§ **Records from a dataset**:
BEGIN

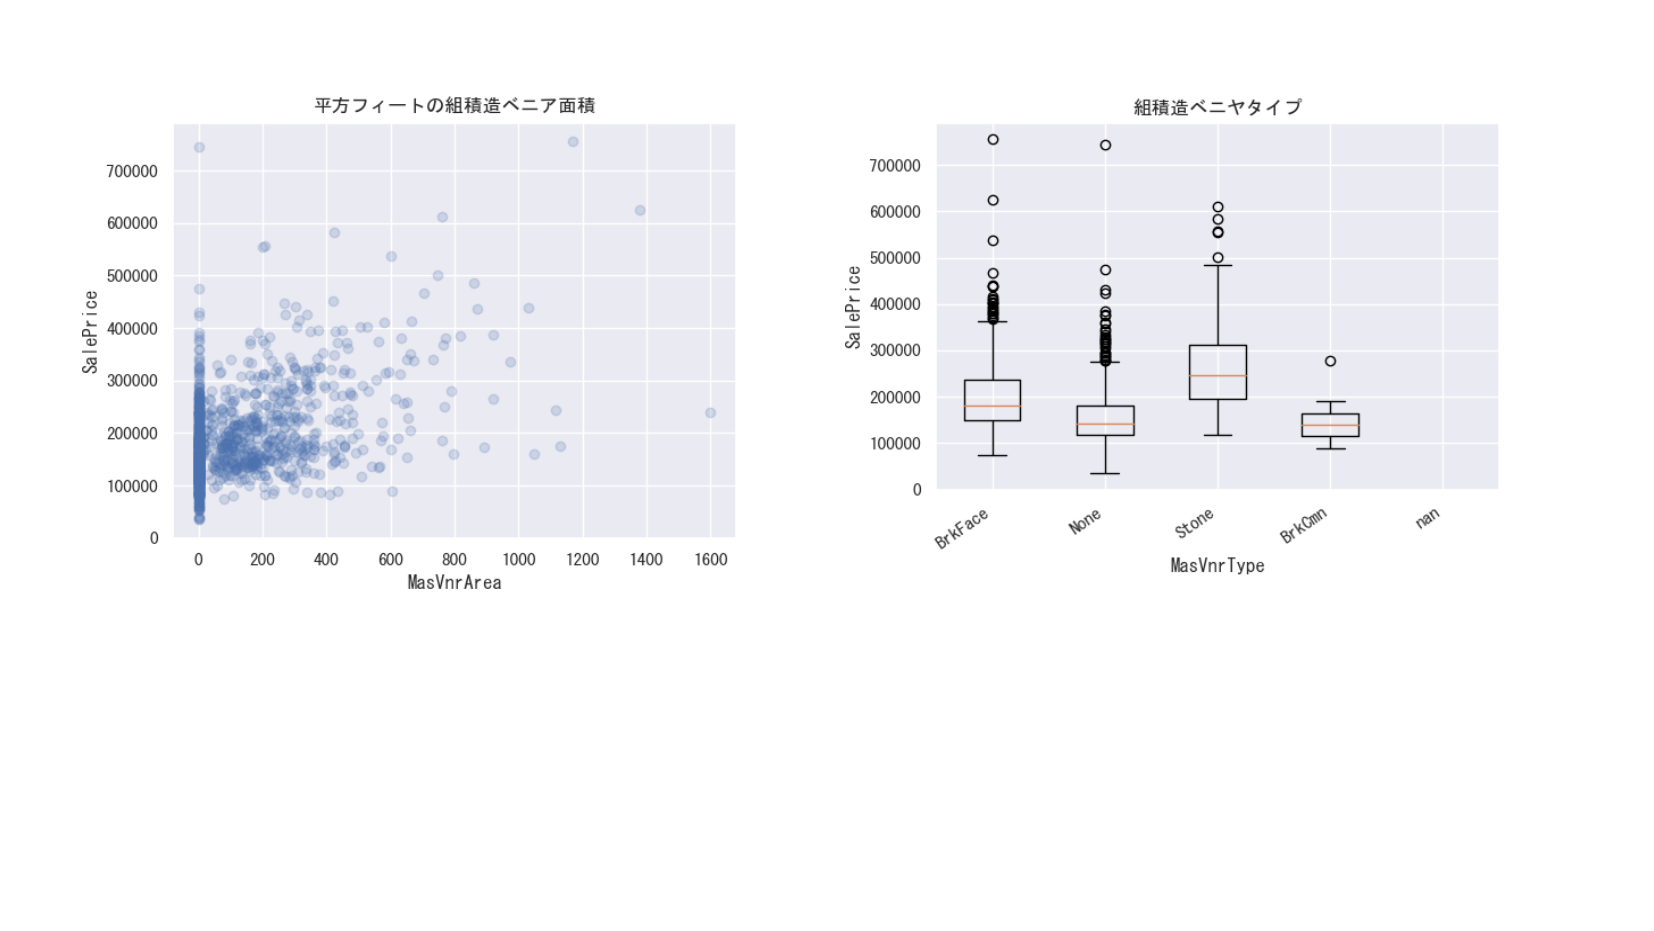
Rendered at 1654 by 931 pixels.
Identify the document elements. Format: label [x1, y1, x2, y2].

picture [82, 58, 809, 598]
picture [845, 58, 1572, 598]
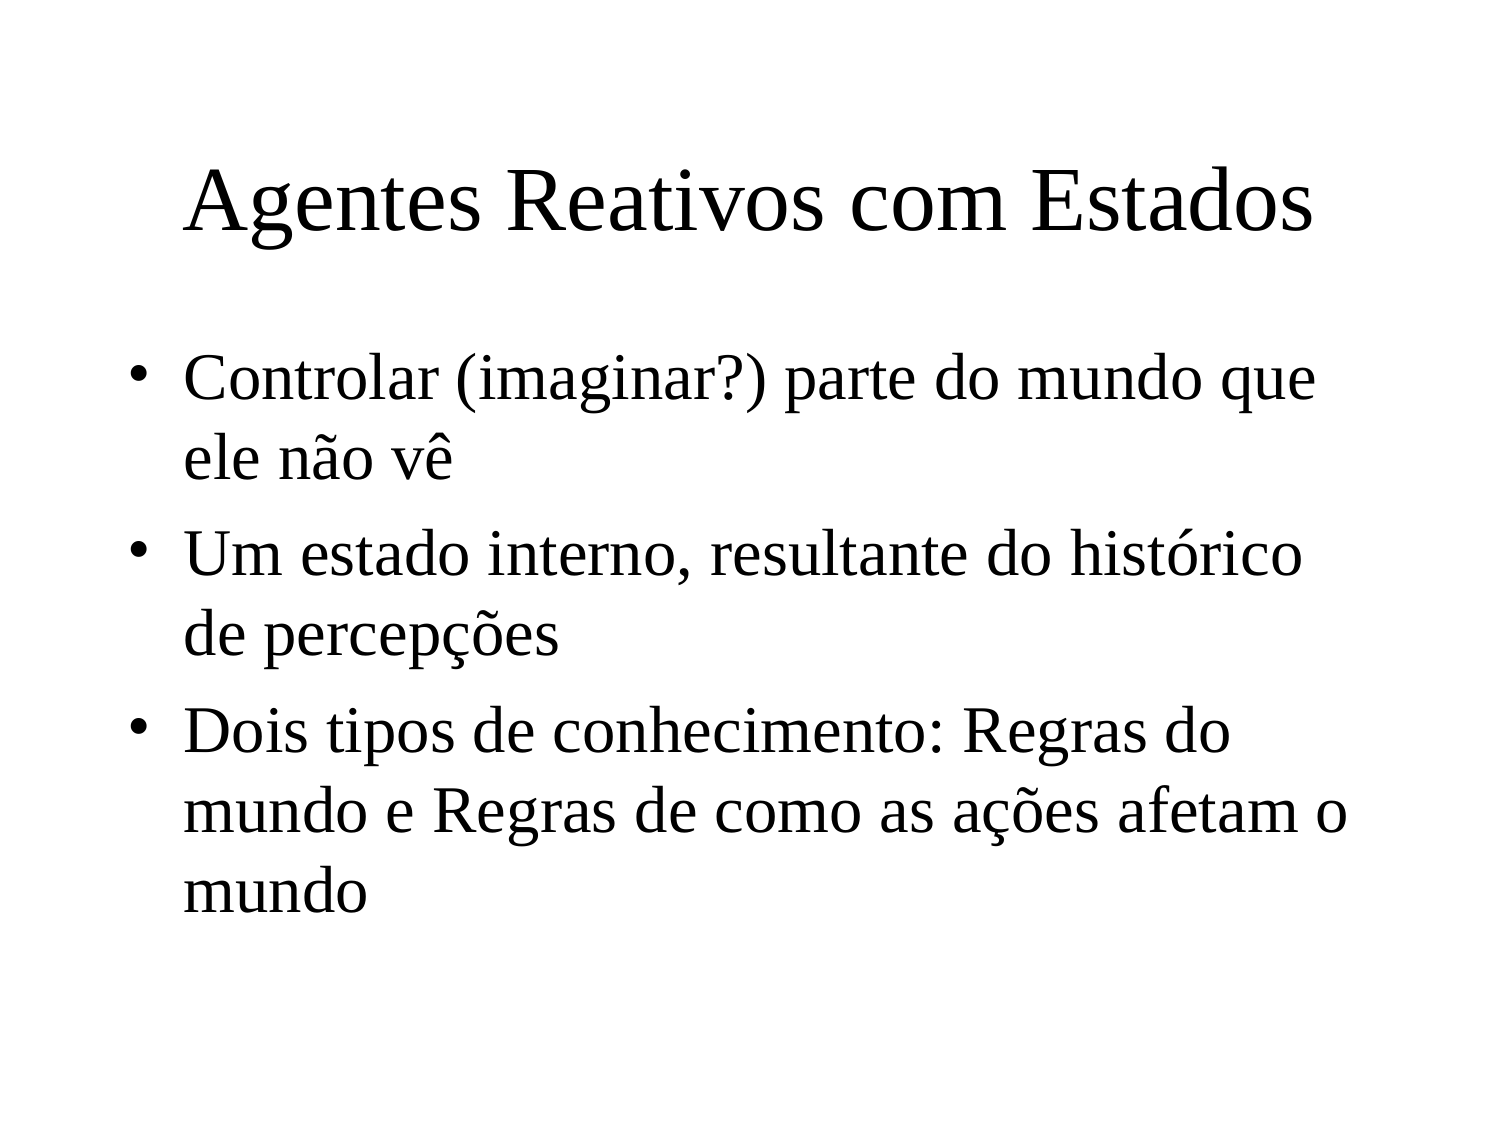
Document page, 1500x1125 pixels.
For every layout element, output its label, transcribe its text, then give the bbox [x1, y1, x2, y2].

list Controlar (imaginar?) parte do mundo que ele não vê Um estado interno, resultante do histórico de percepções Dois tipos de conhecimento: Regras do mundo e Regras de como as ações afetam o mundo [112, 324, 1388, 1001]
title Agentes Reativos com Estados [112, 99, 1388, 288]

END

§ **Requirements**:
Reproduce all the records with "bbox" swapped for "bounding box" and nothing else altered. Omit the pictures from your output.

§ **Solved problem**:
Rendered at 1654 by 931 pixels.
Identify the document elements. Format: label [x1, y1, x2, y2].

picture [82, 58, 809, 598]
picture [845, 58, 1572, 598]
Document page, 1500x1125 pixels.
For every layout element, output its label, transcribe its text, then give the bounding box [x1, y1, x2, y2].

list Controlar (imaginar?) parte do mundo que ele não vê Um estado interno, resultante do histórico de percepções Dois tipos de conhecimento: Regras do mundo e Regras de como as ações afetam o mundo [112, 324, 1388, 1001]
title Agentes Reativos com Estados [112, 99, 1388, 288]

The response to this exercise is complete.